Tenho a oportunidade de trabalhar com pessoas autistas há muitos anos, tanto na Tismoo quanto na Revista Autismo. Essa convivência diária me ensinou muito sobre como liderar com mais empatia, objetividade e clareza. Aprendi que, para alguns profissionais autistas, o que parece ser uma instrução simples pode gerar interpretações completamente diferentes — e que isso não tem nada a ver com falta de atenção ou de comprometimento, e sim com uma forma distinta de compreender a linguagem e o contexto.
Certa vez, há alguns anos, pedi a uma pessoa autista da equipe: “Veja as tarefas que precisam ser feitas, pois há algumas que são prioridade e estão atrasadas”. A pessoa não me deu uma resposta naquele dia, eu acabei sobrecarregado com outras demandas que surgiram e voltei ao assunto apenas no dia seguinte, preocupado com a urgência das tarefas e por ainda não ter tido uma resposta.
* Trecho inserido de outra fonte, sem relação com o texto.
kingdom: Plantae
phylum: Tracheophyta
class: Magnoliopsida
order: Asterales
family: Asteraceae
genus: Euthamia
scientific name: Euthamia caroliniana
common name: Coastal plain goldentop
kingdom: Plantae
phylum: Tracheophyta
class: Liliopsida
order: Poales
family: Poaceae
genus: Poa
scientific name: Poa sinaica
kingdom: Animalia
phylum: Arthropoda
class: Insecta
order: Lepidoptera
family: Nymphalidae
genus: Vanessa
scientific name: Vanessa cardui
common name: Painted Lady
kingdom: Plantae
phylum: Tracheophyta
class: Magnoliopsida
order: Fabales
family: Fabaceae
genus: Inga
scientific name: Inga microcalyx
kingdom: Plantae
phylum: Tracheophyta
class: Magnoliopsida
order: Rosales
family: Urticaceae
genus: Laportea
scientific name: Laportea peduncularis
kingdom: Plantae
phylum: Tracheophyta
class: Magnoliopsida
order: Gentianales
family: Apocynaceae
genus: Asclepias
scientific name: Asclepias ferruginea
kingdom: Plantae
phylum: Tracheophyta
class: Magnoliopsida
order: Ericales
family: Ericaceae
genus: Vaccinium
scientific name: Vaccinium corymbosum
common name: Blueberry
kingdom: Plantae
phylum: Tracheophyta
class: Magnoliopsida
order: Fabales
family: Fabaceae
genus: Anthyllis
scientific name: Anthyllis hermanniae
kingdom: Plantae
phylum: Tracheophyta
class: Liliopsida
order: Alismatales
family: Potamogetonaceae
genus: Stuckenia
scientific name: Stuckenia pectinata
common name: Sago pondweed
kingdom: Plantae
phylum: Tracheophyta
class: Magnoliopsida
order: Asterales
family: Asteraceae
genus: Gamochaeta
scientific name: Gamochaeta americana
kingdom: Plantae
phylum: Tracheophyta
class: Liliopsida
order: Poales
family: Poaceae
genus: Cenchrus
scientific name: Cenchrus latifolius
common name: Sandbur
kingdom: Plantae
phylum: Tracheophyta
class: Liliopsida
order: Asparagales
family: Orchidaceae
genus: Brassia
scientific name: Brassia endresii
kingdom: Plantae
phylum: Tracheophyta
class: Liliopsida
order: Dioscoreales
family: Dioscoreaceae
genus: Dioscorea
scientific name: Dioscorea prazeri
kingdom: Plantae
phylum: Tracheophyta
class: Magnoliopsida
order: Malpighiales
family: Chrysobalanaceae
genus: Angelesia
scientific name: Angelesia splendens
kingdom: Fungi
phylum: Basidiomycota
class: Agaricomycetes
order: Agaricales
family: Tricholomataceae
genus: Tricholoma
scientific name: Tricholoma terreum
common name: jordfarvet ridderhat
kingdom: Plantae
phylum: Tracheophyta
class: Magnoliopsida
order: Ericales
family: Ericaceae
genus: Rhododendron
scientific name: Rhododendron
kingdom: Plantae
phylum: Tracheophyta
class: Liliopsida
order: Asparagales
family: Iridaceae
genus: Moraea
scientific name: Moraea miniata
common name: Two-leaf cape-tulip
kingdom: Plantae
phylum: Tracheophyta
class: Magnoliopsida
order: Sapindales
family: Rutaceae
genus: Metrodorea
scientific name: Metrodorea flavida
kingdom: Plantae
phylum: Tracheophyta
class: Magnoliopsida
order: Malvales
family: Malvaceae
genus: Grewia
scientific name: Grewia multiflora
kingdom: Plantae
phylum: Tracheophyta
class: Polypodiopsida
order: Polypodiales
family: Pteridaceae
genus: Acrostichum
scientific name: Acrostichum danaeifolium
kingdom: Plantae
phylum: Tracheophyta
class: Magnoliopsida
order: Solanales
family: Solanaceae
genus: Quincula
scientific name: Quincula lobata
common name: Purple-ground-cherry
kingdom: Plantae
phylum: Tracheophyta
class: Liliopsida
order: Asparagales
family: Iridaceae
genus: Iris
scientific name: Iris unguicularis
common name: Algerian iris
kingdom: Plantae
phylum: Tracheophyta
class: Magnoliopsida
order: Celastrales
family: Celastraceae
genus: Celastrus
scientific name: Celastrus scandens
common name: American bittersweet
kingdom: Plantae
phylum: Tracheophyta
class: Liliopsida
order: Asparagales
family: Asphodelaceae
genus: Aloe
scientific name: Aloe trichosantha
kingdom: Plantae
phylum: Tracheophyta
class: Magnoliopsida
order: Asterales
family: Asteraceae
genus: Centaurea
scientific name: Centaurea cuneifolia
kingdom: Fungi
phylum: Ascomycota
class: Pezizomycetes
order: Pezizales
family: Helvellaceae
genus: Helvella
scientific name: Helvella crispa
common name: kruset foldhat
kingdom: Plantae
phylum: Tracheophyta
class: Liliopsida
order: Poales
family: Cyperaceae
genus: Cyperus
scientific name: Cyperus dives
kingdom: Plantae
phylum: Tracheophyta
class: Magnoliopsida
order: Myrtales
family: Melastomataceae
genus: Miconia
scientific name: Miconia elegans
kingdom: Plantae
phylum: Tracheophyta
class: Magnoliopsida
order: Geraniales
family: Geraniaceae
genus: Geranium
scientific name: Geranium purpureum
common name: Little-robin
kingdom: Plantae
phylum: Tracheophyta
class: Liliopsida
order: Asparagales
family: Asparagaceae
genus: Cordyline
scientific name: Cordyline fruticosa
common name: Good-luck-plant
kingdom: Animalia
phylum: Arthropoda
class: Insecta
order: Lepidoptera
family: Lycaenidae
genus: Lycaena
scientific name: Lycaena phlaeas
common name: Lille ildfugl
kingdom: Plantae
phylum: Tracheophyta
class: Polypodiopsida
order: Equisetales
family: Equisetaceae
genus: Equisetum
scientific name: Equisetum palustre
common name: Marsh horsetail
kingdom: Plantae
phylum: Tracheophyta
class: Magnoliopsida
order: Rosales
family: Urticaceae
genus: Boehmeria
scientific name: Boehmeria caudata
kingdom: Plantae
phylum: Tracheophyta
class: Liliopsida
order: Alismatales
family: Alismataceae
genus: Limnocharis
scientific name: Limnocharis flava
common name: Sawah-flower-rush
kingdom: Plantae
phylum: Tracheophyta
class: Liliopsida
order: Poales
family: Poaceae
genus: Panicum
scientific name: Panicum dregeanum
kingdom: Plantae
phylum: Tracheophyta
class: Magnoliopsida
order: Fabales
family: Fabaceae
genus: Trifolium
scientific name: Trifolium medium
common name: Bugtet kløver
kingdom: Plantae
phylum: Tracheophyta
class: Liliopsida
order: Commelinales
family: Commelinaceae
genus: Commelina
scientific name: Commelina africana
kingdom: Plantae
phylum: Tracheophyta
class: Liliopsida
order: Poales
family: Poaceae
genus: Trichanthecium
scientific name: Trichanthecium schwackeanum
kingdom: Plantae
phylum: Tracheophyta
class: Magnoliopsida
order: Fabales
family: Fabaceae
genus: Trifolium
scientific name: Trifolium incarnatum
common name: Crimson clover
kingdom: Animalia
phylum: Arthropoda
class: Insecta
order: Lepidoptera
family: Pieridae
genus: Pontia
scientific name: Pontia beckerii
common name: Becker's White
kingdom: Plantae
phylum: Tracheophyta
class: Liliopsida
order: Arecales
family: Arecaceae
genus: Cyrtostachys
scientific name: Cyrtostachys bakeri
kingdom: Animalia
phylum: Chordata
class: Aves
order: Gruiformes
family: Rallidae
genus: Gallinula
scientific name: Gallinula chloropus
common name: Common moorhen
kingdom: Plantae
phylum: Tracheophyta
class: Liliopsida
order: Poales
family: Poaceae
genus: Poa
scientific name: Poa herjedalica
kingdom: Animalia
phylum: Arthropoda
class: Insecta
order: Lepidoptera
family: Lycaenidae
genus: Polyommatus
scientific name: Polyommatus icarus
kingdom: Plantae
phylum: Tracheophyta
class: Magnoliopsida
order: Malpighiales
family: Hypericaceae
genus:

No dia seguinte, ao retomar o assunto, a resposta foi: “Sim, eu vi”. Ela realmente havia feito o que eu pedira: viu as tarefas. Mas não havia tomado nenhuma ação. Foi quando percebi que o problema não estava na execução, mas na minha comunicação. Eu queria que ela analisasse as tarefas, identificasse as atrasadas, fizesse uma relação e discutíssemos juntos como acelerar as entregas. Mas nada disso foi dito. Na minha cabeça, estava implícito. Na dela, não. Não foi dito!
Comunicação e clareza
Essa experiência me fez repensar profundamente a maneira como eu me comunico. Percebi que dar instruções vagas como “veja isso”, “dá uma olhada” ou “resolve esse ponto” pode gerar mal-entendidos e frustrações. Desde então, passei a adotar uma comunicação mais direta e específica, deixando explícito o que precisa ser feito, o prazo, o resultado esperado e o que deve ser devolvido após a execução. A diferença foi enorme, tanto na compreensão das demandas quanto no clima da equipe.
Para gestores que trabalham com pessoas autistas, minha dica é simples: seja claro, literal e objetivo. Dê orientações completas, explique o propósito da tarefa e, se possível, confirme o entendimento pedindo para a pessoa repetir o que entendeu. Evite figuras de linguagem, ironias e ambiguidades. Essa mudança de postura não apenas ajuda o profissional autista a se sentir mais seguro e produtivo, como também melhora a performance geral da equipe.
Melhoria para todos
Vale destacar que esse tipo de mudança de conduta tem efeito positivo para todos: outros profissionais atípicos que talvez nem saibam que têm alguma neurodivergência passam a se beneficiar de uma comunicação mais estruturada — e até colaboradores neurotípicos ganham com instruções mais claras, reduzindo ruídos e aumentando a precisão nas entregas.
No fim das contas, trabalhar com autistas me ensinou algo que vai muito além da inclusão: a clareza é também uma forma de respeito. Quando um líder se comunica com objetividade, ele elimina o espaço para interpretações equivocadas, reduz ansiedade e promove um ambiente mais justo e produtivo para todos. E essa é, talvez, uma das maiores lições de gestão que o autismo me proporcionou.